## Provided data
========================================================================

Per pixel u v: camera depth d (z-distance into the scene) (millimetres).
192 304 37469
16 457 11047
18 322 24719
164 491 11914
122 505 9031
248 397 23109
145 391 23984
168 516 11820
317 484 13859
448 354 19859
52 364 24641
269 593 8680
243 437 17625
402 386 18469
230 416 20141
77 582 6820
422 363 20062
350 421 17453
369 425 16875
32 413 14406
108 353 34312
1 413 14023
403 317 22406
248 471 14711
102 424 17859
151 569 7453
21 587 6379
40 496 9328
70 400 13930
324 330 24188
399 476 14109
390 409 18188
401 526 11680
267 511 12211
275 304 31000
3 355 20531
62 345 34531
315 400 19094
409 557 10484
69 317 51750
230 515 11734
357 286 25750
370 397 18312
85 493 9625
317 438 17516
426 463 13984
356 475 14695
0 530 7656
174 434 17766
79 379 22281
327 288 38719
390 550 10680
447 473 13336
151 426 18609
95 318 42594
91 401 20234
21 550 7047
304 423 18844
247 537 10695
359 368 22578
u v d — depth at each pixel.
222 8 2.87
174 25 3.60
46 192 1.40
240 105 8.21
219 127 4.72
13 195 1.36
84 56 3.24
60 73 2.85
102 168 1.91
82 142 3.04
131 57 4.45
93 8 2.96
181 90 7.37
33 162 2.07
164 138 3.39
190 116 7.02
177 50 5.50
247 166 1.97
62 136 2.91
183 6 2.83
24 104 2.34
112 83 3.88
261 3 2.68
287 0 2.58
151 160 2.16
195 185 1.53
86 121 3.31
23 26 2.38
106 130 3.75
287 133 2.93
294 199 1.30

========================================================================

## Try it
Would you restate the whole listing word for word?

## Result of this task
Per pixel u v: camera depth d (z-distance into the scene) (millimetres).
192 304 37469
16 457 11047
18 322 24719
164 491 11914
122 505 9031
248 397 23109
145 391 23984
168 516 11820
317 484 13859
448 354 19859
52 364 24641
269 593 8680
243 437 17625
402 386 18469
230 416 20141
77 582 6820
422 363 20062
350 421 17453
369 425 16875
32 413 14406
108 353 34312
1 413 14023
403 317 22406
248 471 14711
102 424 17859
151 569 7453
21 587 6379
40 496 9328
70 400 13930
324 330 24188
399 476 14109
390 409 18188
401 526 11680
267 511 12211
275 304 31000
3 355 20531
62 345 34531
315 400 19094
409 557 10484
69 317 51750
230 515 11734
357 286 25750
370 397 18312
85 493 9625
317 438 17516
426 463 13984
356 475 14695
0 530 7656
174 434 17766
79 379 22281
327 288 38719
390 550 10680
447 473 13336
151 426 18609
95 318 42594
91 401 20234
21 550 7047
304 423 18844
247 537 10695
359 368 22578
u v d — depth at each pixel.
222 8 2.87
174 25 3.60
46 192 1.40
240 105 8.21
219 127 4.72
13 195 1.36
84 56 3.24
60 73 2.85
102 168 1.91
82 142 3.04
131 57 4.45
93 8 2.96
181 90 7.37
33 162 2.07
164 138 3.39
190 116 7.02
177 50 5.50
247 166 1.97
62 136 2.91
183 6 2.83
24 104 2.34
112 83 3.88
261 3 2.68
287 0 2.58
151 160 2.16
195 185 1.53
86 121 3.31
23 26 2.38
106 130 3.75
287 133 2.93
294 199 1.30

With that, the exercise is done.